`Protecting' the children from science and religion
IN 1925, America's religious fundamentalists rallied at the Scopes ``Monkey Trial'' in Dayton, Tenn., to protect religion from science. Sixty years later, fundamentalists have gained rulings from federal judges in Tennessee and Alabama that science is religion and children have a right to be protected from it in public schools. Although commentators have attacked and defended each of these individual decisions, they have yet to put the two rulings together and analyze their joint implications for US public education. Since fundamentalists cannot turn back the clock to an era of religiously-dictated curricula, they have instead asserted that the public schools already inculcate religion in the form of ``secular humanism,'' described as the view that man and nature can be understood without reference to God. If religion necessarily pervades public education, the Tennessee and Alabama plaintiffs successfully argued, their own theology must be given equal time. On Oct. 24, 1986, District Court Judge Thomas G. Hull ruled that children of seven fundamentalist parents in Hawkins County, Tenn., could ``opt out'' of a reading program that relied on texts offensive to their religious beliefs. The parents were authorized to pursue ``home study'' with their own texts.

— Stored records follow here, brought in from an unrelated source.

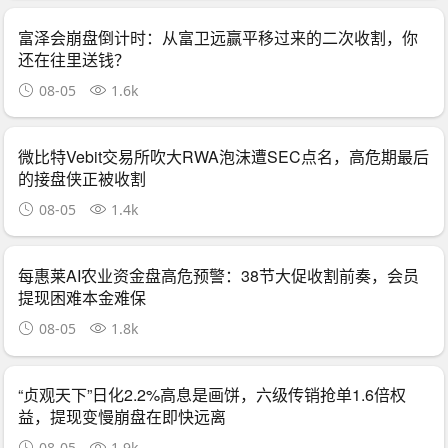
富泽会崩盘倒计时：从富卫远赢平移过来的二次收割，你
还在往里送钱？
08-05
1.6k
微比特Vebit交易所吹大RWA泡沫遭SEC点名，高危期最后
的接盘侠正被收割
08-05
1.4k
每惠莱AI农业资金盘高危预警：38节大促收割前奏，会员
提现困难本金难保
08-05
1.8k
“贞观天下”日化2.2%高息是画饼，六级传销抢单1.6倍权
益，提现变慢崩盘在即快远离
08-05
1.9k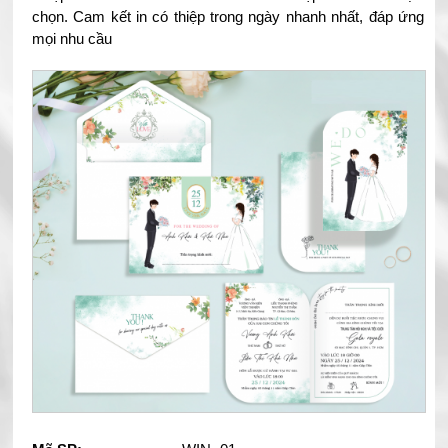
chọn. Cam kết in có thiệp trong ngày nhanh nhất, đáp ứng
mọi nhu cầu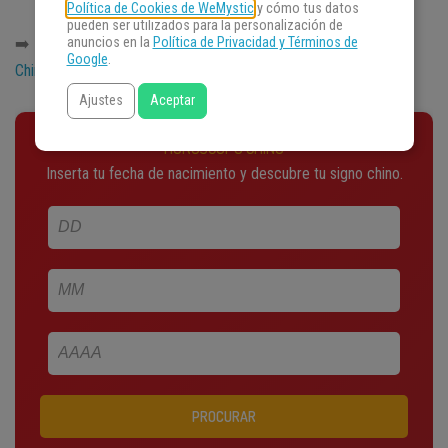
Política de Cookies de WeMystic
y cómo tus datos
pueden ser utilizados para la personalización de
➡️
Descubre aquí las previsiones completas para el Horóscopo
anuncios en la
Política de Privacidad y Términos de
Google
.
Chino 2025
Ajustes
Aceptar
HORÓSCOPO CHINO
Inserta tu fecha de nacimiento y descubre tu signo chino.
PROCURAR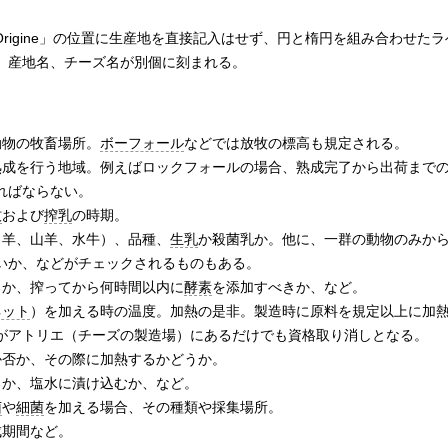
Origine
」の位置に生産地を直接記入はせず、円と楕円を組み合わせたラ
、産地名、チーズ名が別個に刻まれる。
動物の牧畜場所。
ボーフォール
などでは放牧の標高も規定される。
や熟成を行う地域。例えばロックフォールの場合、熟成完了から出荷まで
ればならない。
牧
および
搾乳
の時期。
、羊、山羊、水牛）、品種、
生乳
か殺菌乳か。他に、一群の動物のみか
いか、などがチェックされるものもある。
るか、搾ってから何時間以内に
酵素
を添加すべきか、など。
ネット
）を加える時の温度。加熱の是非。製造時に原料を規定以上に加
がアトリエ（チーズの製造場）にあるだけでも資格取り消しとなる。
か否か、その際に加熱するかどうか。
るか、塩水に漬け込むか、など。
菌
や
細菌
を加える場合、その種類や採集場所。
成期間など。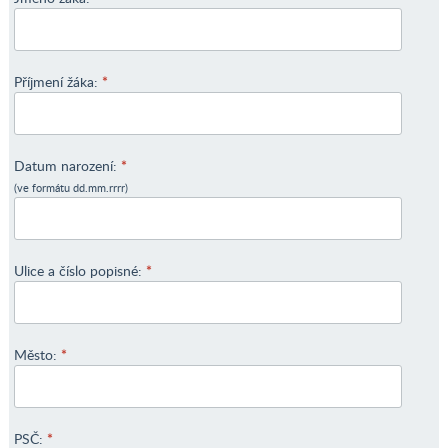
Příjmení žáka:
*
Datum narození:
*
(ve formátu dd.mm.rrrr)
Ulice a číslo popisné:
*
Město:
*
PSČ:
*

A few months later, on March 5, 1987, District Court Judge W. Brevard Hand banned some 40 textbooks from the Alabama public schools, ruling that they unconstitutionally established the religion of ``secular humanism.'' The Alabama and Tennessee cases, Judge Hand insisted, were distinct. The plaintiffs in his court did not ``want to keep their children from mere exposure to contrary beliefs, or ideas espoused by secular humanism.'' They were seeking ``objective education,'' that encompassed theistic belief as well as secular religion.
In fact, by breaching the line that separates secular from religious teaching, Judge Hand has destroyed the foundation necessary for an objective approach to public education. His decision, combined with that of Judge Hull, threatens to produce curricula tailored to the theologies of individual families, a result inconsistent with a common, secular education for US public school students.
Judge Hand banished from the Alabama classroom dozens of history and social studies texts deemed to be quantitatively and qualitatively slanted against theistic as opposed to humanistic religion. Yet, his own ruling makes it impossible to achieve a balanced presentation of religion in the texts. Quantitatively, fundamentalist plaintiffs in Alabama argued that Christianity should receive preeminent coverage because of the ``numerosity'' of Christian peoples in the US (a quota system for religions?). Jews, however, could argue for expanded coverage of their faith as the foundation of Western spirituality. Hindus, Muslims, and Buddhists, in turn, could point to the importance of their religions from an international perspective. Qualitatively, the plaintiffs cite a bias in the texts against the positive aspects of theistic religion; but every scholar knows that theism has its dark side also. What constitutes an ``unbiased'' treatment of religious inspiration and uplift, as well as sectarian persecution and bigotry?
By blurring the distinction between religious and scientific thought, Judge Hand's decision prohibits an impartial approach. Ironically, the testimony presented by the plaintiffs' own experts demonstrated that science is not an alternative religion, but a nonreligious form of thought relying on reason, evidence, and experiment rather than revelation and sacred text. The experts impugned Alabama's texts through an avowedly scientific analysis of how the books portrayed religion's impact on man and society.
Robbed of any common ground for deciding how to ``balance'' the texts, we are returned full circle to Judge Hull's ruling that parents' religious beliefs can be accommodated only by a privatized curriculum. Although Judge Hull did not explicitly recognize ``secular humanism'' as a religion, he did acknowledge that the plaintiffs were objecting to the fact of a secular education itself: ``any accommodation of the plaintiffs in the schools would have the effect of advancing a particular religion and would involve an excessive entanglement between the state and religion.'' Yet every ``sincere'' religious group (including the ``secular humanists,'' Judge Hand would insist) would have the same rights accorded these fundamentalist parents to opt out of an offensive program of study. Any aspect of the curriculum in any public school system in the US could be genuinely at odds with some religious belief.
As the Alabama and Tennessee cases proceed through the appeals process, the courts should reject the effort to use science for restoring coverage of religion to the texts while simultaneously abusing science by subjecting it to tests of religious belief. US education can benefit from an impartial teaching about religion, but it cannot survive a curriculum splintered according to parents' interpretations of divine command. This simple fact has not been lost upon the Rev. Pat Robertson and other well-bankrolled fundamentalists who have strategically assisted the Alabama and Tennessee plaintiffs. Opponents of secular education are fully aware that public schools cannot withstand the fracturing of their curriculum according to the beliefs of America's diverse religious groups.
Allan J. Lichtman is professor of history and associate dean of the College of Arts & Sciences at the American University.